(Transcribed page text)
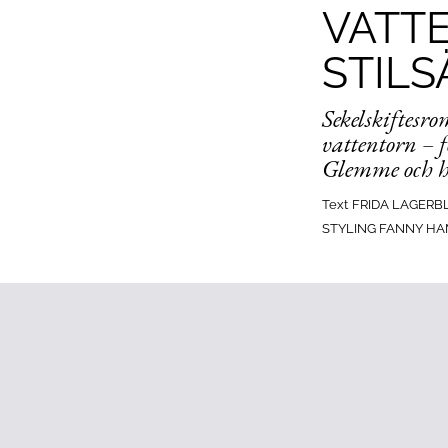
VATT
STIL
Sekelskiftesr
vattentorn – 
Glemme och he
Text
FRIDA LAGERB
STYLING FANNY HA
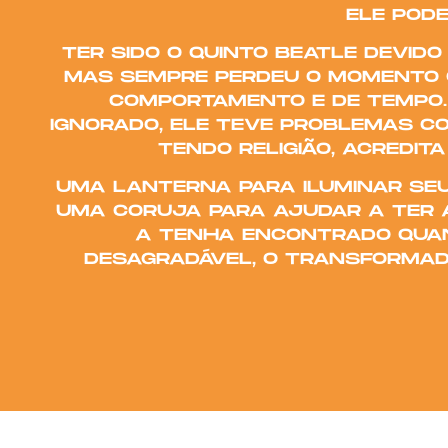
ELE PODE
TER SIDO O QUINTO BEATLE DEVIDO
MAS SEMPRE PERDEU O MOMENTO C
COMPORTAMENTO E DE TEMPO. 
IGNORADO, ELE TEVE PROBLEMAS C
TENDO RELIGIÃO, ACREDIT
UMA LANTERNA PARA ILUMINAR SEU
UMA CORUJA PARA AJUDAR A TER A
A TENHA ENCONTRADO QUA
DESAGRADÁVEL, O TRANSFORMADO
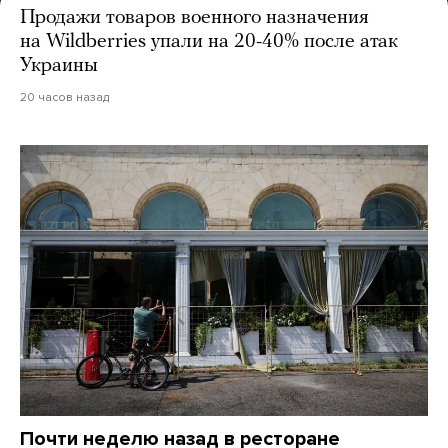
Продажи товаров военного назначения
на Wildberries упали на 20-40% после атак
Украины
20 часов назад
Почти неделю назад в ресторане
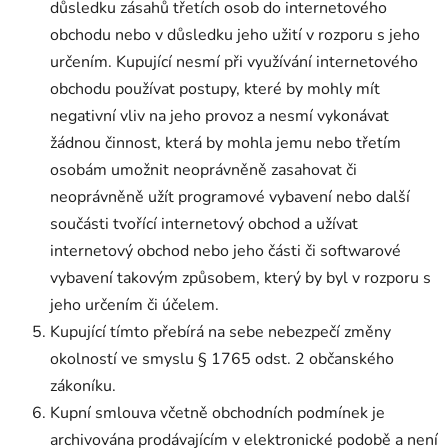
důsledku zásahů třetích osob do internetového
obchodu nebo v důsledku jeho užití v rozporu s jeho
určením. Kupující nesmí při využívání internetového
obchodu používat postupy, které by mohly mít
negativní vliv na jeho provoz a nesmí vykonávat
žádnou činnost, která by mohla jemu nebo třetím
osobám umožnit neoprávněně zasahovat či
neoprávněně užít programové vybavení nebo další
součásti tvořící internetový obchod a užívat
internetový obchod nebo jeho části či softwarové
vybavení takovým způsobem, který by byl v rozporu s
jeho určením či účelem.
Kupující tímto přebírá na sebe nebezpečí změny
okolností ve smyslu § 1765 odst. 2 občanského
zákoníku.
Kupní smlouva včetně obchodních podmínek je
archivována prodávajícím v elektronické podobě a není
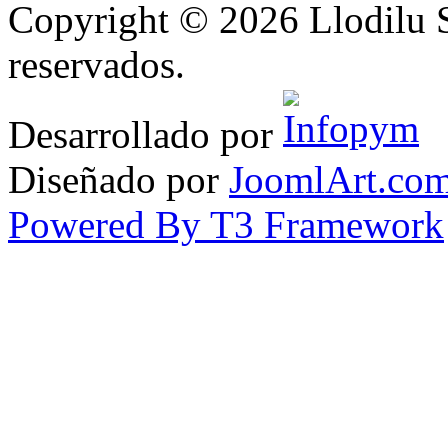
Copyright © 2026 Llodilu S
reservados.
Desarrollado por
Diseñado por
JoomlArt.co
Powered By T3 Framework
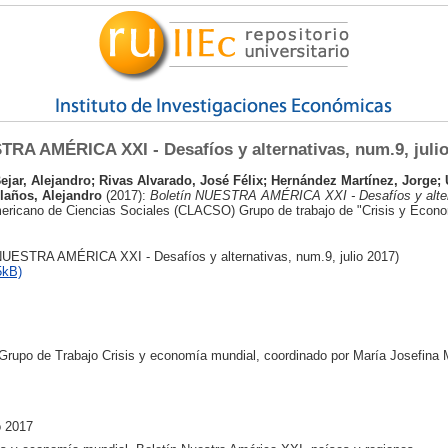
TRA AMÉRICA XXI - Desafíos y alternativas, num.9, juli
ejar, Alejandro
;
Rivas Alvarado, José Félix
;
Hernández Martínez, Jorge
;
laños, Alejandro
(2017):
Boletín NUESTRA AMÉRICA XXI - Desafíos y alter
ricano de Ciencias Sociales (CLACSO) Grupo de trabajo de "Crisis y Econo
NUESTRA AMÉRICA XXI - Desafíos y alternativas, num.9, julio 2017)
5kB)
l Grupo de Trabajo Crisis y economía mundial, coordinado por María Josefina 
o 2017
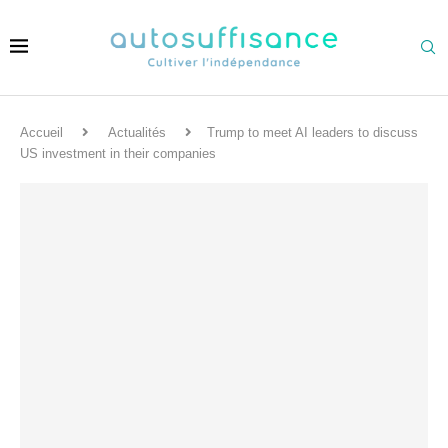
Accueil
Actualités
Trump to meet AI leaders to discuss
US investment in their companies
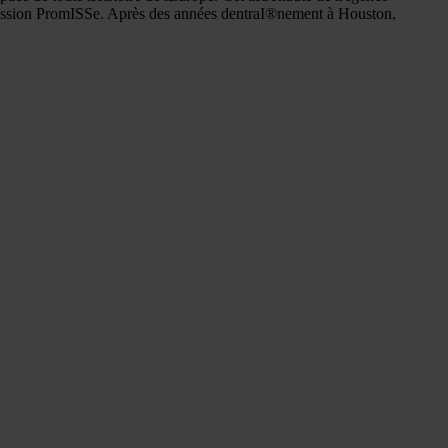
 mission PromISSe. Après des années dentraI®nement à Houston,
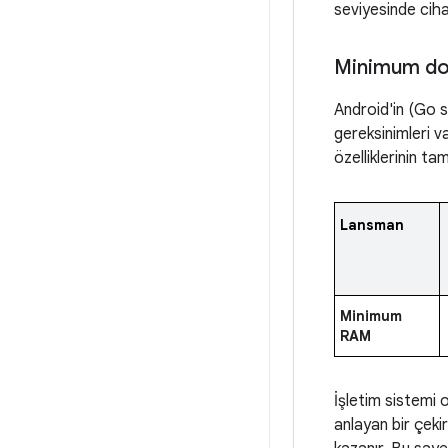
seviyesinde ciha
Minimum don
Android'in (Go s
gereksinimleri va
özelliklerinin ta
Lansman
Minimum
RAM
İşletim sistemi 
anlayan bir çeki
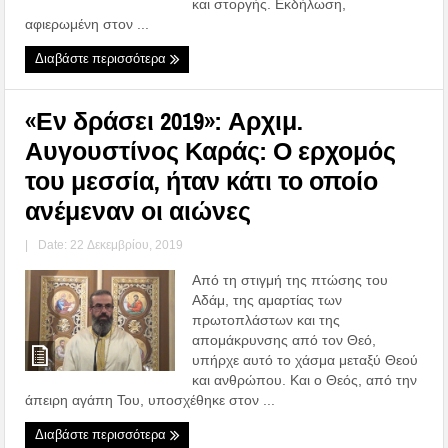
και στοργής. Εκδήλωση,
αφιερωμένη στον ...
Διαβάστε περισσότερα
«Εν δράσει 2019»: Αρχιμ.
Αυγουστίνος Καράς: Ο ερχομός
του μεσσία, ήταν κάτι το οποίο
ανέμεναν οι αιώνες
|
Date: 22 Δεκεμβρίου, 2019
Από τη στιγμή της πτώσης του
Αδάμ, της αμαρτίας των
πρωτοπλάστων και της
απομάκρυνσης από τον Θεό,
υπήρχε αυτό το χάσμα μεταξύ Θεού
και ανθρώπου. Και ο Θεός, από την
άπειρη αγάπη Του, υποσχέθηκε στον ...
Διαβάστε περισσότερα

Work instructions: Lay out the stretch from the line containing "důsledku zásahů třetích osob do internetového" through the line containing "Kupující tímto přebírá" as a Markdown table with the columns Row and Line, numbering each row and skipping any blank lines.

Output for this task:
| Row | Line |
|---|---|
| 1 | důsledku zásahů třetích osob do internetového |
| 2 | obchodu nebo v důsledku jeho užití v rozporu s jeho |
| 3 | určením. Kupující nesmí při využívání internetového |
| 4 | obchodu používat postupy, které by mohly mít |
| 5 | negativní vliv na jeho provoz a nesmí vykonávat |
| 6 | žádnou činnost, která by mohla jemu nebo třetím |
| 7 | osobám umožnit neoprávněně zasahovat či |
| 8 | neoprávněně užít programové vybavení nebo další |
| 9 | součásti tvořící internetový obchod a užívat |
| 10 | internetový obchod nebo jeho části či softwarové |
| 11 | vybavení takovým způsobem, který by byl v rozporu s |
| 12 | jeho určením či účelem. |
| 13 | Kupující tímto přebírá na sebe nebezpečí změny |